§ **Textabschnitt**
Privilegiertes uniformiertes Grazer Bürgerkorps
Das Grazer Bürgerkorps wurde 1280 unter König Rudolf 1. von Habsburg durch Grazer Bürger gegründet, mit dem Ziel, an der Selbstverteidigung des städtischen Gemeinwesens mitzuwirken.
Als zunehmend stehende Heere diese Aufgaben übernommen haben, war das neue Ziel, während der Abwesenheit der Garnison Graz für Ruhe und Ordnung zu sorgen.
Im 18. Jahrhundert wurde das Bürgerkorps einheitlich militärisch uniformiert und seine Ausbildung und Ausrüstung der kaiserlichen Armee angeglichen, und zu Verteidigungszwecken dem Militärkommando unterstellt.
Die Rettung des Glockenturmes und des Uhrturmes auf dem Schlossberg ist der Initiative des Bürgerkorps zu verdanken. Die Franzosen wollten die Grazer Festung (Okt. 1809), die im Zuge des Krieges nicht genommen wurde (dank Mjr. Hackher), schleifen. Korpsmitglieder waren es, die mit großen Geldopfern 4.500 Gulden an die Franzosen zahlten, damit die Bauten von einer Zerstörung verschont blieben.
Eine weitere wichtige Aufgabe des Bürgerkorps war es, zu großen Paraden in „Wehr und Waffen“ auszurücken. Im ersten Weltkrieg stellte das Bürgerkorps eine Freiwilligenkompanie (260 Mann), die als 3.Kompanie des IR27 im Frontabschnitt Plöckenpaß eingesetzt wurde.
In der 2. Republik wurde es im Jahre 1952 wieder gegründet.

§ **Zu bearbeiten**
(1) Gib aus dem Text über das Grazer Bürgerkorps wörtlich den Teil wieder, der mit den Worten „Im 18. Jahrhundert“ anfängt und mit „Plöckenpaß eingesetzt wurde.“ aufhört.
(2) Nenne alle Jahreszahlen, die im Text über das Grazer Bürgerkorps vorkommen.
Das Material steht in keinem Zusammenhang mit dem Text über das Grazer Bürgerkorps.

§ **Entnommene Einträge**
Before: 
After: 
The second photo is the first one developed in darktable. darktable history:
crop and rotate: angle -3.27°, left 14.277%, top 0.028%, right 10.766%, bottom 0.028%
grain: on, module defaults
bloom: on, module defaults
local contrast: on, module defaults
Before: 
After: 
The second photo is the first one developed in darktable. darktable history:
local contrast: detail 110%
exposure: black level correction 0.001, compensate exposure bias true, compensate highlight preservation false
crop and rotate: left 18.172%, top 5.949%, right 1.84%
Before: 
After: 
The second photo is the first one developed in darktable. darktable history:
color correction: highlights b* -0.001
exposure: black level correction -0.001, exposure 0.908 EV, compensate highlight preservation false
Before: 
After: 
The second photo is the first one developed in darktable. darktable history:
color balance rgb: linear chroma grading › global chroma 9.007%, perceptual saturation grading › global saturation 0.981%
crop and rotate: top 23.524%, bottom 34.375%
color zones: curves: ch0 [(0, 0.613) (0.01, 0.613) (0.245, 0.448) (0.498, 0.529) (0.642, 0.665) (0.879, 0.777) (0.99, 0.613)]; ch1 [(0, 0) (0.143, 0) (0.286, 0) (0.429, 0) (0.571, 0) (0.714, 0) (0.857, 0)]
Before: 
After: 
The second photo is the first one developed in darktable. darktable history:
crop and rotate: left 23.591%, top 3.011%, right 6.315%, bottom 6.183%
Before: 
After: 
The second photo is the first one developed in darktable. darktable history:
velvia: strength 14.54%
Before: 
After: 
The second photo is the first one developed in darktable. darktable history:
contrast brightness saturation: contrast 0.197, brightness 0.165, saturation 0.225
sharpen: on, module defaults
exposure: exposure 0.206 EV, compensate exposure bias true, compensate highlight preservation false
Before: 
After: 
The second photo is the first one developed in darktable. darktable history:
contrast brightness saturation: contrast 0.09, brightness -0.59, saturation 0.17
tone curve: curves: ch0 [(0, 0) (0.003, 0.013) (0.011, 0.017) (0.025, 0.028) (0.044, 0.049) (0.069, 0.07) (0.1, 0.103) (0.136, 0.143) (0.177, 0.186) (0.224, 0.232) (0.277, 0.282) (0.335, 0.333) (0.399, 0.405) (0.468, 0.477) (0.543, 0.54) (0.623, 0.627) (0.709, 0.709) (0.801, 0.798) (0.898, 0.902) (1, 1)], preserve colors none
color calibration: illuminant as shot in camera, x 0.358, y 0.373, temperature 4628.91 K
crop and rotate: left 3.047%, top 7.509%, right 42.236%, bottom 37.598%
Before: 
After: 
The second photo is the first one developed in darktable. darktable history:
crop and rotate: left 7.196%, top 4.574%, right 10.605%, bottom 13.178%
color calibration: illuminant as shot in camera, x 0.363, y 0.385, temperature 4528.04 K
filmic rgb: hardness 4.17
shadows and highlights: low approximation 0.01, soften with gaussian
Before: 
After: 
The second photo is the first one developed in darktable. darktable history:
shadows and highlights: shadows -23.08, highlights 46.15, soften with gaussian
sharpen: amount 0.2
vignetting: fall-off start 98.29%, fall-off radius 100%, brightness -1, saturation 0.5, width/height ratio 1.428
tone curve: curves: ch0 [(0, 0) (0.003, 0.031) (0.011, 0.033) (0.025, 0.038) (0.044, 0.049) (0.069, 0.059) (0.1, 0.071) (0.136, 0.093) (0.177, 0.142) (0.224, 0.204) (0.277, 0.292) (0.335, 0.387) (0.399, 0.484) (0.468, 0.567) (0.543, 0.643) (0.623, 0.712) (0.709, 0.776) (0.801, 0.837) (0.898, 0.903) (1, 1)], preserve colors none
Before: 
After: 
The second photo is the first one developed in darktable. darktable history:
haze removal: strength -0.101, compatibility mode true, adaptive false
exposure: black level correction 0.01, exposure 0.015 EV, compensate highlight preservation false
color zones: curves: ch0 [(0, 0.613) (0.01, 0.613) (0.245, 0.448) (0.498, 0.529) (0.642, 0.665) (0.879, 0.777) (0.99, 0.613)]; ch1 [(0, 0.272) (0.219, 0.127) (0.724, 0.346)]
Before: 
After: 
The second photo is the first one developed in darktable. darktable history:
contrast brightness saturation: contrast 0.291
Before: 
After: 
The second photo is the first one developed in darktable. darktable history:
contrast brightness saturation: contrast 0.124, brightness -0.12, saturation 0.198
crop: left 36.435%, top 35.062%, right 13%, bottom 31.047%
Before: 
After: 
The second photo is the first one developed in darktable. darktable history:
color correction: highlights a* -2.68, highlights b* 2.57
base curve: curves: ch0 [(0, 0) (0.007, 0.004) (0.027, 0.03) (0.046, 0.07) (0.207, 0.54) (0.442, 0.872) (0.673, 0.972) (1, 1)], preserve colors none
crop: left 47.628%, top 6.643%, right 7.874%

§ **Lösungen**
(1)
Im 18. Jahrhundert wurde das Bürgerkorps einheitlich militärisch uniformiert und seine Ausbildung und Ausrüstung der kaiserlichen Armee angeglichen, und zu Verteidigungszwecken dem Militärkommando unterstellt.
Die Rettung des Glockenturmes und des Uhrturmes auf dem Schlossberg ist der Initiative des Bürgerkorps zu verdanken. Die Franzosen wollten die Grazer Festung (Okt. 1809), die im Zuge des Krieges nicht genommen wurde (dank Mjr. Hackher), schleifen. Korpsmitglieder waren es, die mit großen Geldopfern 4.500 Gulden an die Franzosen zahlten, damit die Bauten von einer Zerstörung verschont blieben.
Eine weitere wichtige Aufgabe des Bürgerkorps war es, zu großen Paraden in „Wehr und Waffen“ auszurücken. Im ersten Weltkrieg stellte das Bürgerkorps eine Freiwilligenkompanie (260 Mann), die als 3.Kompanie des IR27 im Frontabschnitt Plöckenpaß eingesetzt wurde.

(2) 1280, 1809, 1952